(Beginning of DATA TO EXAMINE)
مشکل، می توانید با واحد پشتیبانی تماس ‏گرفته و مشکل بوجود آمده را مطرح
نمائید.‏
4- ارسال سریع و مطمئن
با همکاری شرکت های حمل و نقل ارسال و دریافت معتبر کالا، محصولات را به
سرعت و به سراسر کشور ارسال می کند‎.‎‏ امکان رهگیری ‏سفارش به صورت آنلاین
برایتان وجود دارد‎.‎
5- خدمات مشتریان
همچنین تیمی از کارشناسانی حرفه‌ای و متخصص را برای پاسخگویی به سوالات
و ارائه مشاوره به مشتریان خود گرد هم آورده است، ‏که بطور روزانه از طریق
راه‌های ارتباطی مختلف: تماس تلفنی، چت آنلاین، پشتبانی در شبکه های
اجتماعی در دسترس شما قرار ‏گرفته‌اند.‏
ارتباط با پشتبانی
(End of DATA TO EXAMINE)
PROBLEM DESCRIPTION:
From the start of the rows up to and including the line with "5- خدمات مشتریان", write the lines again with "مشکل" swapped for "ایراد" and nothing else changed.

RESULT:
ایراد، می توانید با واحد پشتیبانی تماس ‏گرفته و ایراد بوجود آمده را مطرح
نمائید.‏
4- ارسال سریع و مطمئن
با همکاری شرکت های حمل و نقل ارسال و دریافت معتبر کالا، محصولات را به
سرعت و به سراسر کشور ارسال می کند‎.‎‏ امکان رهگیری ‏سفارش به صورت آنلاین
برایتان وجود دارد‎.‎
5- خدمات مشتریان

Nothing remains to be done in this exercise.